No big deal for those of you who have done this for years. A very big deal for someone (me!) who at the mention of the word ‘spider’ as a child would rush screaming with terror from the room. Why? No idea. No memories of brothers stuffing spiders down my dress or any other traumatic occurrences… but the thoughts were there.
Fast forward to adulthood. After I got divorced and was living happily by myself, suddenly there was nobody else to sort out the insect problem when it arose. No handy husband to catch whatever it was and take it outside. Killing anything was and still is a definite no-no. Being vegetarian since a child and now a vegan for nearly eleven years – killing anything intentionally does not compute in my mind.
So… back to the single life… and I had to decide which was the lesser of two evils… stalking said insect with rubber gloves on and an empty yoghurt container or even worse (for me at any rate) the thought that during the night said insect would dance all over me while I was sleeping… and might even end up stuck in my nose or my ears… my best bet was to catch it!
After a few years I was OK with doing this – managing quite nicely. Then I met my current husband, fell in love and got married.
Now I had an insect catcher again! By this time I was so used to doing this myself that I continued doing it. But I could not actually touch said insect… maybe I would squash it, damage it so it would die, it would bite me… it would fly in my face, any number of things could be imagined!
Last week I found a large brown beetle (longer lengthwise than a five Rand coin or a US quarter) outside on my patio. It was covered with sticky cobwebs and was struggling to free itself. What to do? I gently blew it over in the hope it would manage to stagger away. Nope… it fell back again. Could I just leave it there to die? No… out of the question.
I realised I could pick it up so I did so. It tried to move its legs but they were all gummed up with cobwebs. I gently put the beetle down and went to get a pair of small scissors. I picked up the beetle again and carefully snipped between its legs to free them. I pulled off as much cobweb as I could from each leg… didn’t want to pull too hard in case (horror) I pulled off a leg. I managed after a few minutes to remove enough of the cobwebs for the beetle to start walking by itself again. I picked it up and took it into the garden and found a quiet place with some easy to walk on leaves for it and said goodbye. And I thanked it for allowing me to help it and overcome my fears.

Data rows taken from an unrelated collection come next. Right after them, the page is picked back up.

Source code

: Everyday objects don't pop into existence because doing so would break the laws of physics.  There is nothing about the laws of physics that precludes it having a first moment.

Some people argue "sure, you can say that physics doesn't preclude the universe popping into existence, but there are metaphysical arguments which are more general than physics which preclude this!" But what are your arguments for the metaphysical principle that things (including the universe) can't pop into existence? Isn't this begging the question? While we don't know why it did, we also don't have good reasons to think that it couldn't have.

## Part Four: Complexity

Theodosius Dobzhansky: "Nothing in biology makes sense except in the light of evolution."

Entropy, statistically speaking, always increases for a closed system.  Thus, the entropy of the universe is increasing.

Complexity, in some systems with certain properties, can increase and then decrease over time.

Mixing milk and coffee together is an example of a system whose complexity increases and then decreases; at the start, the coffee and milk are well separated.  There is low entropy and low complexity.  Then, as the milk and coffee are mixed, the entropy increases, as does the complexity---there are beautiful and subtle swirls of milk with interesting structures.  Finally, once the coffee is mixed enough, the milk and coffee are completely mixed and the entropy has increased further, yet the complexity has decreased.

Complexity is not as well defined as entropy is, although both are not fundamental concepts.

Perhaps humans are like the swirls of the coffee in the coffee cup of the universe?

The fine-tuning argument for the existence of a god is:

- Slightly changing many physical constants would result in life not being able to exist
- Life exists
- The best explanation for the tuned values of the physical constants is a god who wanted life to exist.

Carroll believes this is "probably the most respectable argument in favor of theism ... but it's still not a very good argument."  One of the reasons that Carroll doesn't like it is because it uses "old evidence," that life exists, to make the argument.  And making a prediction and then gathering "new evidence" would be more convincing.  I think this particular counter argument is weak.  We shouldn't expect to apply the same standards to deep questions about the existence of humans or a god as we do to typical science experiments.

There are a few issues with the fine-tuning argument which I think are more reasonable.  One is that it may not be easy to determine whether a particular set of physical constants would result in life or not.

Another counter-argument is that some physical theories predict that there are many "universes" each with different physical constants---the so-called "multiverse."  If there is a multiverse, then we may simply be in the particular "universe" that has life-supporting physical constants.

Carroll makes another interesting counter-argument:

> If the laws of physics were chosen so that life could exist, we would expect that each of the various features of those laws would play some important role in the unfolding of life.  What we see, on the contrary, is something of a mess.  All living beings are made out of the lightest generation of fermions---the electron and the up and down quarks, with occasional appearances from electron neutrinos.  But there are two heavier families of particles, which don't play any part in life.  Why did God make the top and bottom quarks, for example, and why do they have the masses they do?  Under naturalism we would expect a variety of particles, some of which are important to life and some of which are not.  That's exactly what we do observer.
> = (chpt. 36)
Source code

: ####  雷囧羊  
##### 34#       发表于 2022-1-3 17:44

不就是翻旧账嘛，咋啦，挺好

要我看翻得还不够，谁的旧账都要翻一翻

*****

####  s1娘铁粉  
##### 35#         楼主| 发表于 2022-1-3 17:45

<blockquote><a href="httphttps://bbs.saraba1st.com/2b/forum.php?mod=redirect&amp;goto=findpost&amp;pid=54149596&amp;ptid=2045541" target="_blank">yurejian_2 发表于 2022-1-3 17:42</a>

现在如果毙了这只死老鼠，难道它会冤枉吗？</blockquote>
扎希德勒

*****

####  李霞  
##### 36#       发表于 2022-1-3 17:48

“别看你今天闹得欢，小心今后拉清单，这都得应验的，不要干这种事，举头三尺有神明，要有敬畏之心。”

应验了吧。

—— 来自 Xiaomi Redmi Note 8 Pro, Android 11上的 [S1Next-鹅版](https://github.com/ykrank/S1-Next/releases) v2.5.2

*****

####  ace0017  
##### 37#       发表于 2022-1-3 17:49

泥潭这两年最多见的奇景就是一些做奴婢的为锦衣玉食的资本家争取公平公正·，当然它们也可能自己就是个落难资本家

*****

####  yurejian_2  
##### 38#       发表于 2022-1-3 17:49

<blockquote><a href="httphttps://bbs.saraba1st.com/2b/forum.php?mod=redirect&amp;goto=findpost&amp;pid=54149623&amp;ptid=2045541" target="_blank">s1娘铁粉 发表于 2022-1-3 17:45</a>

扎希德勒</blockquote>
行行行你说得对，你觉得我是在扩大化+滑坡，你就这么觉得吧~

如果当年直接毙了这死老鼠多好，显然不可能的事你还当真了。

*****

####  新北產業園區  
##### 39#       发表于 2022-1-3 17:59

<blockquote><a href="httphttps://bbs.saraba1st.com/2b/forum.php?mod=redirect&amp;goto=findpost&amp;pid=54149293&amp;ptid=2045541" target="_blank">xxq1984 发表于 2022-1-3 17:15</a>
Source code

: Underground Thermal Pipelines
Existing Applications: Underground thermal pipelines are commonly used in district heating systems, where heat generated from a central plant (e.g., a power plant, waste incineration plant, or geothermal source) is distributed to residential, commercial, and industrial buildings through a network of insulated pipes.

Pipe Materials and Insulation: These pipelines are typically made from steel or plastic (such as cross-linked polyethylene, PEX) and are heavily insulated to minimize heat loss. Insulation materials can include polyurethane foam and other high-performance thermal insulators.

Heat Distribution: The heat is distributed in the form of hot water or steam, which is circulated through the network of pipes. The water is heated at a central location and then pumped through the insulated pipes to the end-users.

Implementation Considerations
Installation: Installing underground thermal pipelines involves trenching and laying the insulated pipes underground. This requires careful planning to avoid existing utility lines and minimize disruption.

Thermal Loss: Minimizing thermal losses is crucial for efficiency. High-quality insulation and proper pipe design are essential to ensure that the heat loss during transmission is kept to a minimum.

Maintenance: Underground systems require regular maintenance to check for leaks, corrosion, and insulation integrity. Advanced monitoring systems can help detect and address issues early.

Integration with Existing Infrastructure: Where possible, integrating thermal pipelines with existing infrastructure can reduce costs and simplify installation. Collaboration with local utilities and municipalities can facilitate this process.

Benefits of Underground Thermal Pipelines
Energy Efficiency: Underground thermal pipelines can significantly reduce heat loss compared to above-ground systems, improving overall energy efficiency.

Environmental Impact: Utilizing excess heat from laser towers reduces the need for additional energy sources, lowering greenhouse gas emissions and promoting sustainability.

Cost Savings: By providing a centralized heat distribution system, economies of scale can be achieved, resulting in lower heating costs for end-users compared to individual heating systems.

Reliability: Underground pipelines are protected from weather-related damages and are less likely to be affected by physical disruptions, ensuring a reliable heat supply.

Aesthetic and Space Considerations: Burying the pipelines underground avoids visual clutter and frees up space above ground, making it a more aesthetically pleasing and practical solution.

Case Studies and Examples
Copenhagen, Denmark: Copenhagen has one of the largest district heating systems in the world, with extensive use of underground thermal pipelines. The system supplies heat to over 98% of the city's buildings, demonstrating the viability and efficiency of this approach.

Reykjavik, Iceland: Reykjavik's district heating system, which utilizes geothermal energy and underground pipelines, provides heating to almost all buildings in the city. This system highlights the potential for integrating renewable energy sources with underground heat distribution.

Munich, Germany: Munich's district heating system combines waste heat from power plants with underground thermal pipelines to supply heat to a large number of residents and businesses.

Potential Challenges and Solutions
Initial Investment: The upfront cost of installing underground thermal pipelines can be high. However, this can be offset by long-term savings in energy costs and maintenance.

None of this would have been possible I believe without the everyday use of EFT and the tapping I do for myself, my animals, surrogately for animals and also other people… EFT and tapping has helped me so much in so many ways – some of them big and many of them small. But each bit of help is a help. Things don’t always have to be Front Page Headlines, All in Capital Letters.
This was my first time… thank you beetle and thank you EFT.